Tags: #Mystery & Detective, #Short Stories (single author), #General, #American, #Literary Criticism, #African American, #Fiction, #Short Stories

“You look wild, Easy,” was the first thing she said.

“What?”

“Your hair’s all lumpy and you ain’t shaved. What’s wrong?”

“Where’s LaMarque?”

“He’s with my people up in Ventura.”

“What people?” I asked. My heart skipped and for an instant Bonnie Shay was completely out of my mind.

“Just a cousin’a mines. She got a little place out in the country around there.”

“Where’s Mouse?”

Etta peered at me as if from some great height. She was a witch woman, a Delphic seer, and Walter Cronkite on the seven o’clock news all rolled into one.

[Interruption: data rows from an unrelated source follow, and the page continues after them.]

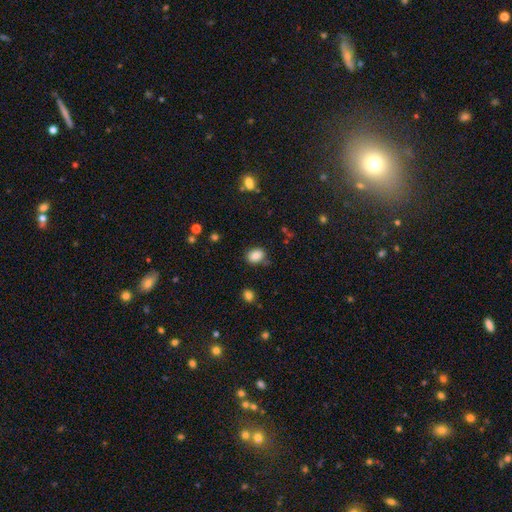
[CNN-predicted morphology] Smooth or featured?
  - smooth: 85% *
  - star or artifact: 10%
  - featured or disk: 5%
How rounded?
  - in between: 59% *
  - round: 40%
  - cigar-shaped: 1%
Merging?
  - none: 79% *
  - minor disturbance: 14%
  - major disturbance: 4%
  - merger: 4%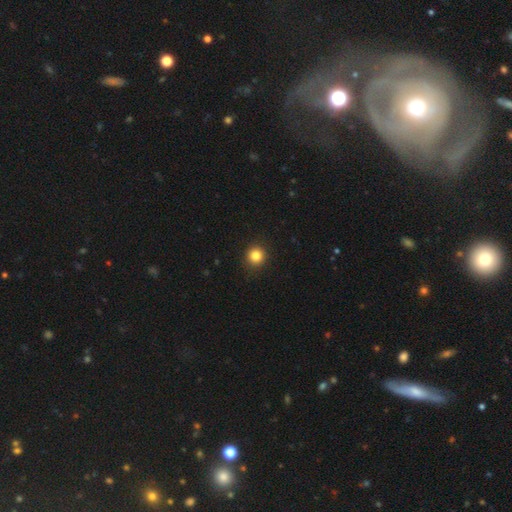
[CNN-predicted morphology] type=smooth (84%); roundness=round (94%); merging=none (92%).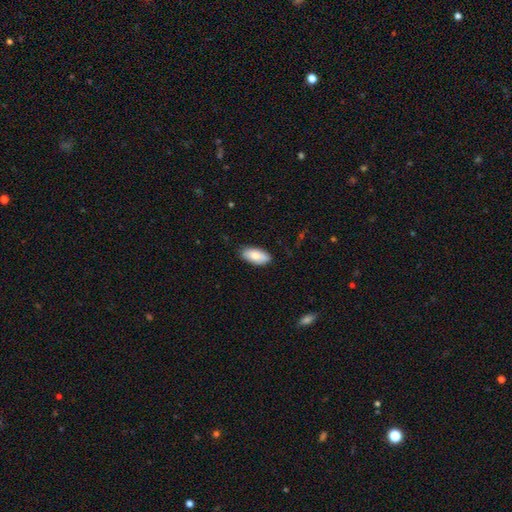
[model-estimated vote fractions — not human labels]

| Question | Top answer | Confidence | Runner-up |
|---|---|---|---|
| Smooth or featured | smooth | 81% | featured or disk (13%) |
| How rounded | in between | 92% | cigar-shaped (6%) |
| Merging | none | 85% | minor disturbance (12%) |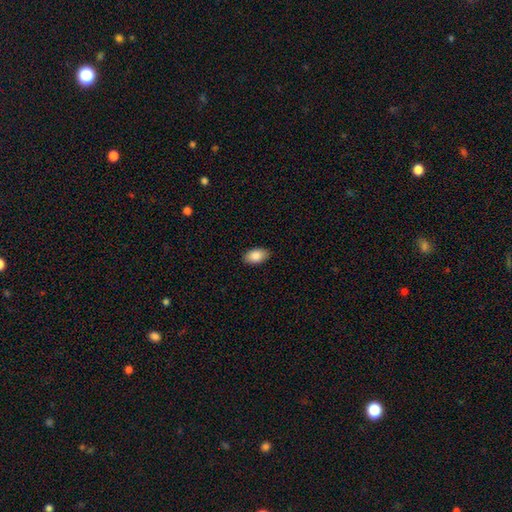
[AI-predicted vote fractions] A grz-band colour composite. It shows a smooth galaxy with no disk features (87%) that is in between round and cigar-shaped (92%). Merging: none (88%).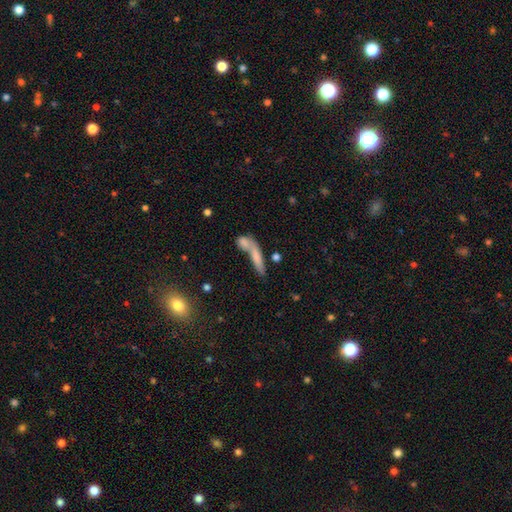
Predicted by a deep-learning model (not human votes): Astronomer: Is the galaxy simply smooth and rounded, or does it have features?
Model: smooth — 70%.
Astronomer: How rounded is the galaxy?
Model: cigar-shaped — 70%.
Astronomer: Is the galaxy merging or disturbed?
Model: merger — 50% (runner-up: none, 33%).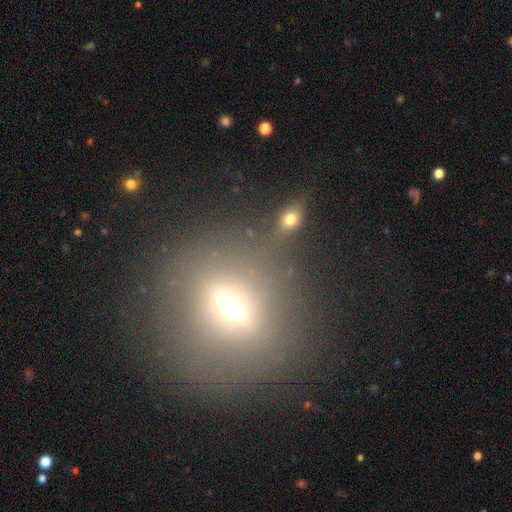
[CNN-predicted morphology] Smooth or featured?
  - featured or disk: 44% *
  - smooth: 36%
  - star or artifact: 20%
Merging?
  - none: 80% *
  - minor disturbance: 10%
  - major disturbance: 6%
  - merger: 5%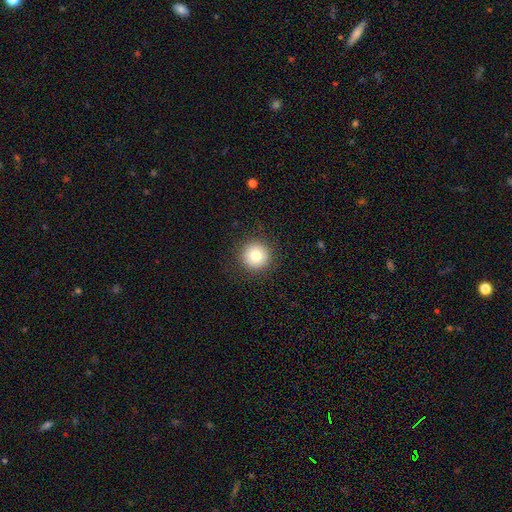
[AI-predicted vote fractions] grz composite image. It shows a smooth galaxy with no disk features (79%) that is round (96%). Merging: none (91%).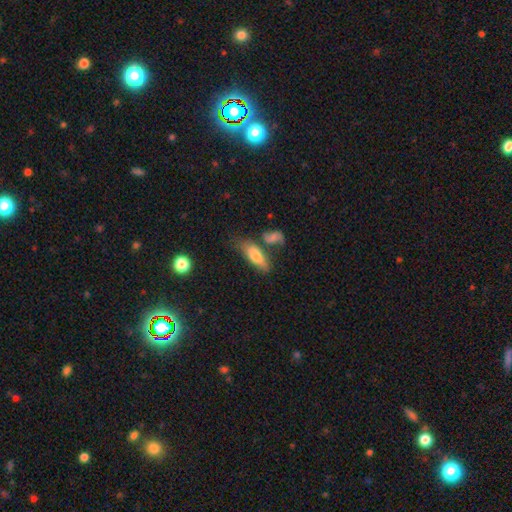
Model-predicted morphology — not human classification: smooth_or_featured: smooth (p=0.71) [alt: featured or disk p=0.22]
how_rounded: in between (p=0.69) [alt: cigar-shaped p=0.28]
merging: none (p=0.50) [alt: minor disturbance p=0.21]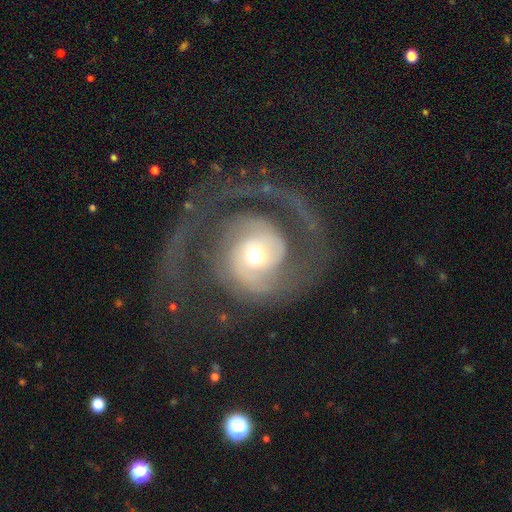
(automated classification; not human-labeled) smooth_or_featured: featured or disk (p=0.85) [alt: smooth p=0.10]
disk_edge_on: no (p=0.98) [alt: yes p=0.02]
bar: no (p=0.70) [alt: weak p=0.22]
has_spiral_arms: yes (p=0.92) [alt: no p=0.08]
spiral_winding: medium (p=0.40) [alt: tight p=0.37]
spiral_arm_count: 2 (p=0.51) [alt: 1 p=0.20]
bulge_size: moderate (p=0.63) [alt: small p=0.23]
merging: none (p=0.51) [alt: major disturbance p=0.34]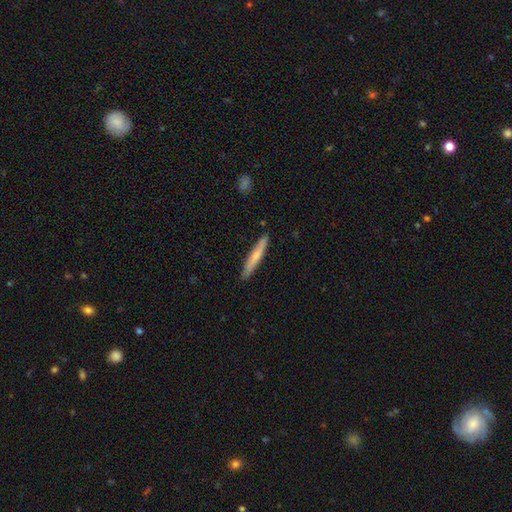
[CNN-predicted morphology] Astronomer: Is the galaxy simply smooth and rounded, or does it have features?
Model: smooth — 65%.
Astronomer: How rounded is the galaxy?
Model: cigar-shaped — 94%.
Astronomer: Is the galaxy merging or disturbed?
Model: none — 88%.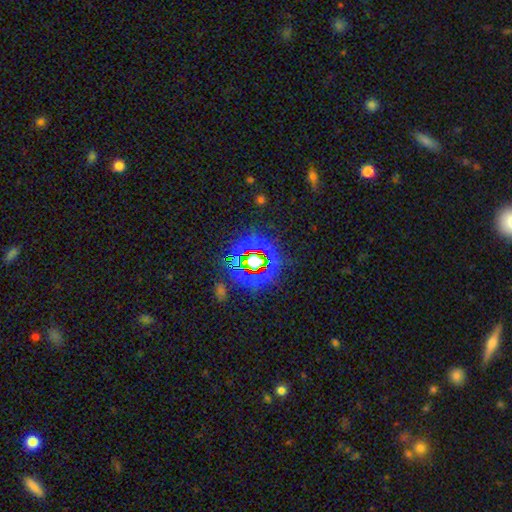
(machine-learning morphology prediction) smooth_or_featured: star or artifact (p=0.80) [alt: smooth p=0.11]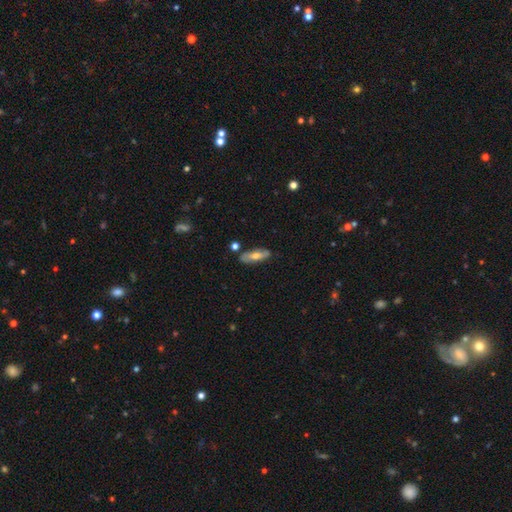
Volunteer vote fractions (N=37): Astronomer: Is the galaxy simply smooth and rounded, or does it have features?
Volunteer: featured or disk — 51% (runner-up: smooth, 46%).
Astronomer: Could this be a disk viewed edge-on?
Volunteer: no — 63%.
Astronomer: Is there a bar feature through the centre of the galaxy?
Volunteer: no — 67%.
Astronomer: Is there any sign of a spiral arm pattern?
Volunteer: no — 83%.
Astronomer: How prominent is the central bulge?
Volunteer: moderate — 75%.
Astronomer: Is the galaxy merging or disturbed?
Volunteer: none — 83%.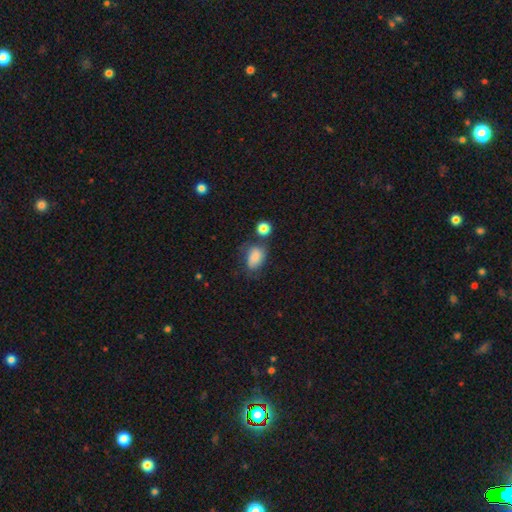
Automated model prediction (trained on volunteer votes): Smooth or featured?
  - smooth: 79% *
  - featured or disk: 12%
  - star or artifact: 9%
How rounded?
  - in between: 81% *
  - round: 18%
  - cigar-shaped: 2%
Merging?
  - none: 45% *
  - minor disturbance: 28%
  - major disturbance: 14%
  - merger: 12%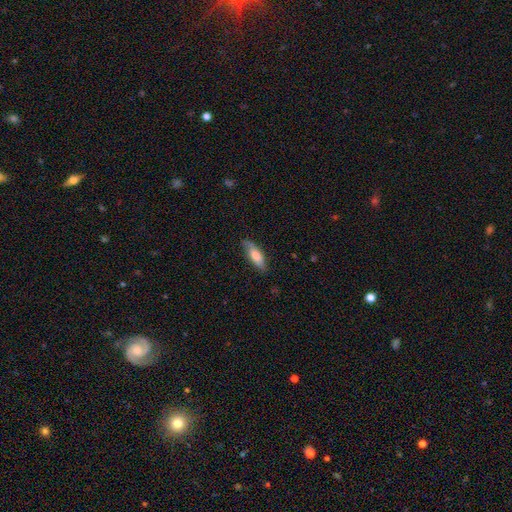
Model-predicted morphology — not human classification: Overall: smooth (71%). How rounded: in between (57%; cigar-shaped 41%). Merging: none (72%).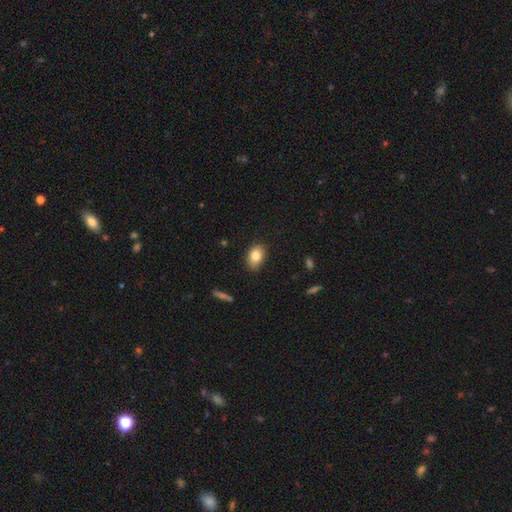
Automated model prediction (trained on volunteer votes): The model was most divided on "how rounded": in between: 83%, round: 16%, cigar-shaped: 1%. More confident: merging — none (84%); smooth or featured — smooth (81%).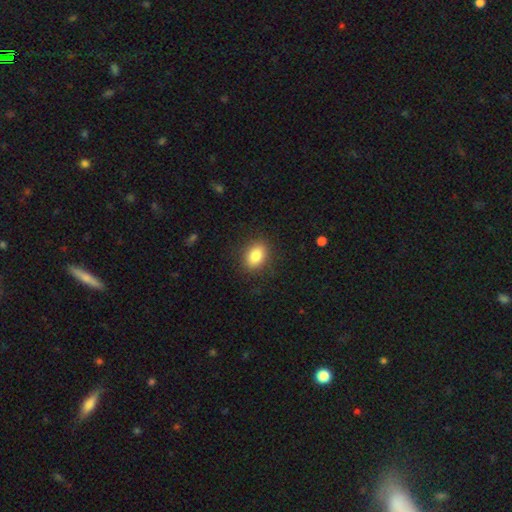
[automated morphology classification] This is clearly a smooth galaxy (85%). How rounded: likely in between (79%). Merging: clearly none (86%).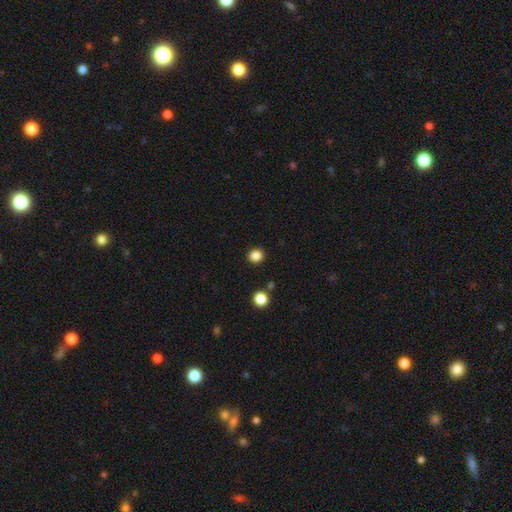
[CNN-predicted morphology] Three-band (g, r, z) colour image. It shows a smooth galaxy with no disk features (85%) that is round (90%). Merging: none (92%).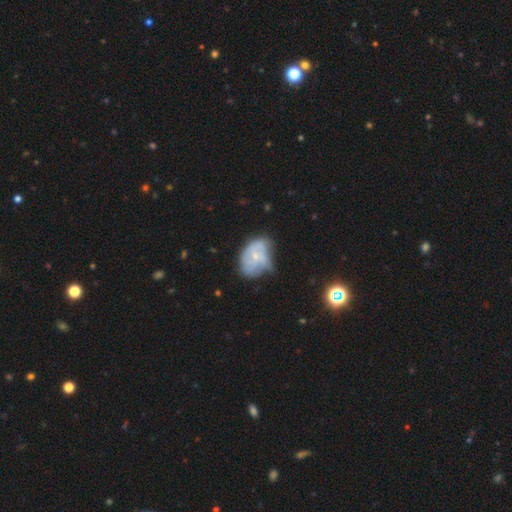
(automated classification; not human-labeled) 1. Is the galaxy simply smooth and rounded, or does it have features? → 59% featured or disk, 33% smooth, 8% star or artifact.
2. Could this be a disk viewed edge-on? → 97% no, 3% yes.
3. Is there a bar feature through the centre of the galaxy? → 77% no, 20% weak, 3% strong.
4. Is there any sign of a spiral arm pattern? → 63% yes, 37% no.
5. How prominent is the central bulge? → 69% small, 26% moderate, 4% none, 1% large, 1% dominant.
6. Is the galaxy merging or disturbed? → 38% none, 36% minor disturbance, 21% major disturbance, 6% merger.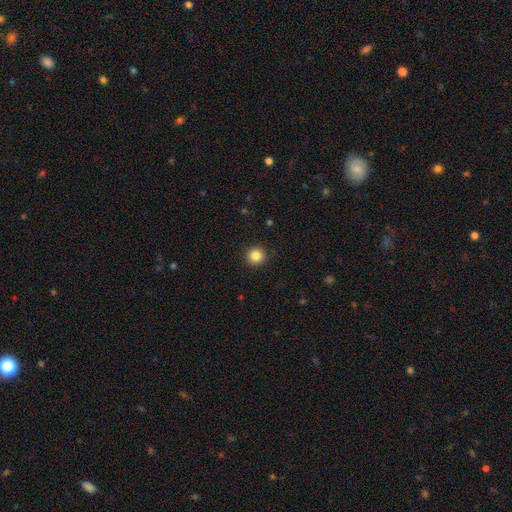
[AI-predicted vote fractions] Q: Smooth or featured?
A: smooth (85%); runner-up: star or artifact (11%)
Q: How rounded?
A: round (94%); runner-up: in between (5%)
Q: Merging?
A: none (92%); runner-up: minor disturbance (5%)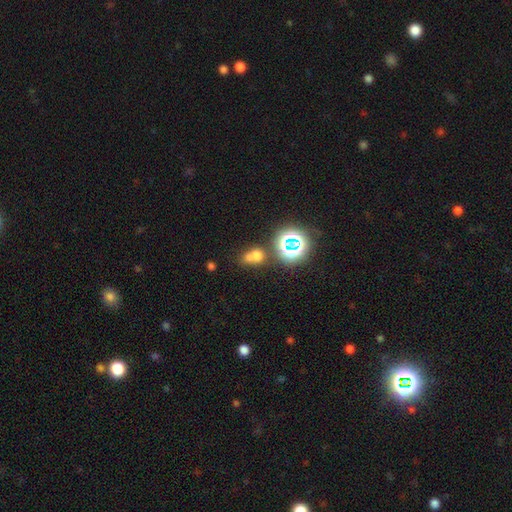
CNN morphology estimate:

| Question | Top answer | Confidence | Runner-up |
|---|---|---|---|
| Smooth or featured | smooth | 60% | star or artifact (28%) |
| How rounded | round | 61% | in between (37%) |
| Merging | merger | 43% | none (39%) |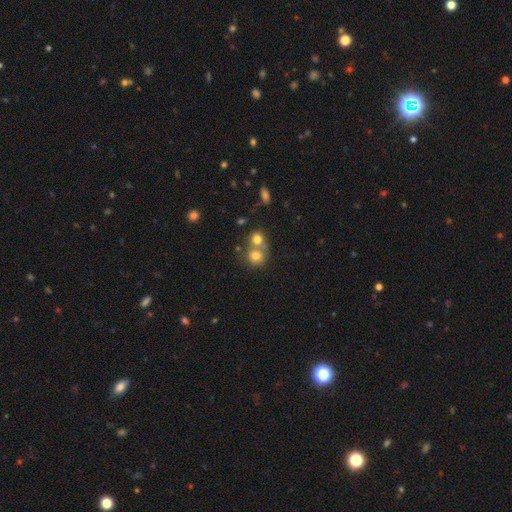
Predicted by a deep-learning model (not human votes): This appears to be a smooth galaxy with no disk features (75%) that is round (83%). Merging: merger (49%).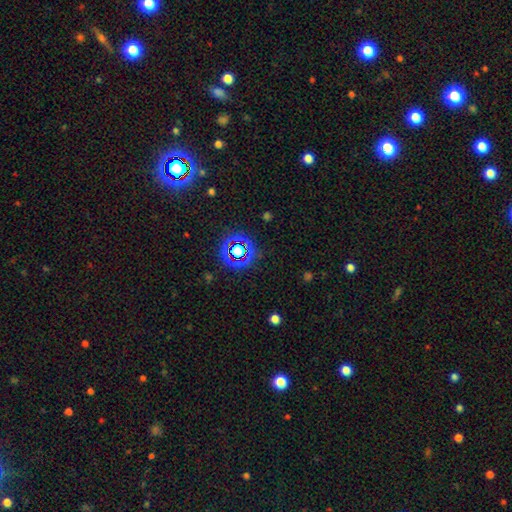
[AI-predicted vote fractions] Smooth or featured? Predicted: star or artifact (p=0.74).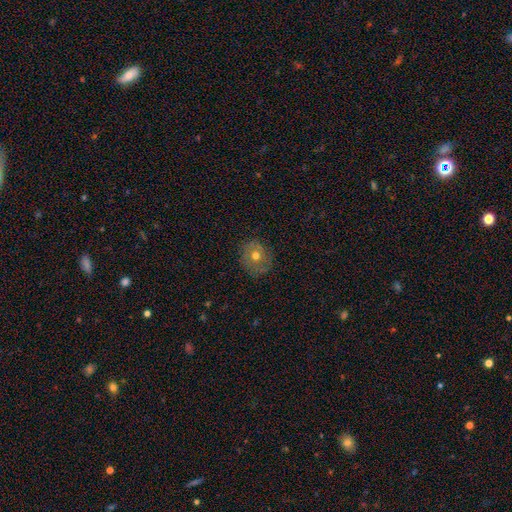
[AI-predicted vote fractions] Smooth or featured? Predicted: smooth (p=0.54). How rounded? Predicted: round (p=0.82). Merging? Predicted: none (p=0.80).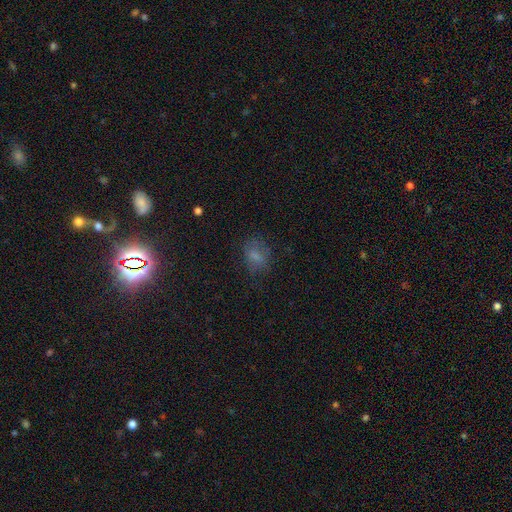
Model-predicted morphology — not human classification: Overall: smooth (66%). How rounded: in between (63%; round 35%). Merging: none (67%).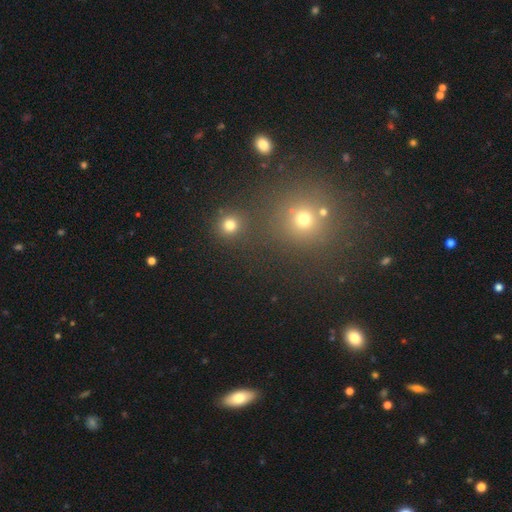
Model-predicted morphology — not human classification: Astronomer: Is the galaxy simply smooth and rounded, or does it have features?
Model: star or artifact — 49% (runner-up: smooth, 42%).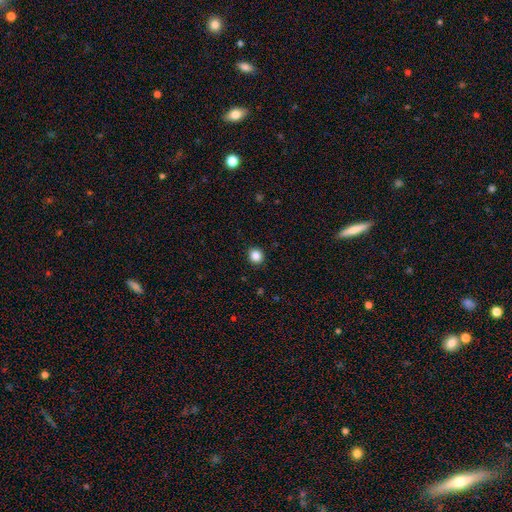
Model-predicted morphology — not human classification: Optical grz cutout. It shows a smooth galaxy with no disk features (86%) that is round (85%). Merging: none (92%).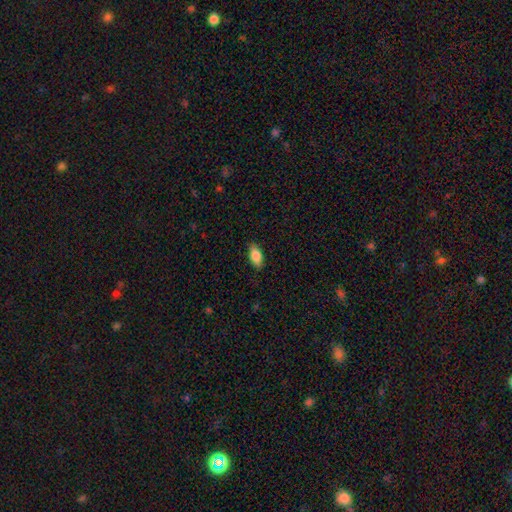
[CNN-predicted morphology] smooth_or_featured: smooth (p=0.86) [alt: featured or disk p=0.07]
how_rounded: in between (p=0.90) [alt: cigar-shaped p=0.07]
merging: none (p=0.85) [alt: minor disturbance p=0.12]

“Dead,” she said. “You know he is.”

“But the doctor,” I said, almost pleading. “The doctor hadn’t made the pronouncement.”

“Doctor don’t decide when a man dies.”

“Where is he?”

“Dead.”

“Where?”

“I buried him out in the country. Put him in the ground with my own two hands.”

It was certainly possible. EttaMae was the kind of black woman who made it so hard for the rest. She was powerful of arm and iron willed. She had thrown a full-grown man over her shoulder and carried him from the hospital after knocking out a big white orderly with a metal tray.

“Can I go to the grave?”

“Maybe one day, baby,” she said kindly. “Not soon, though.”

“Why not?”

“Because the hurt is too fresh. That’s why I ain’t called you in so long.”

“You mad at me?”

“Mad at everything. You, Raymond. I’m even mad at LaMarque.”

“He’s just a child, Etta. He ain’t responsible.”

“The child now will become the man,” she preached. “And when he do you can bet he will be just as bad if not worse than what went before.”

“Raymond’s dead?” I asked again.

“The only thing more I could wish would be if he would be gone from our minds.” Etta looked up over my head and into the sky as if her sermon of man-hating had become a prayer for deliverance from our stupidity.

And we were stupid, there was no arguing about that. How else could I explain being ambushed in an alley when I should have been at home lamenting the assassination of our president? How could I ever tell Mouse’s son that he got killed trying to help me out with a little problem I had with gangsters and thugs?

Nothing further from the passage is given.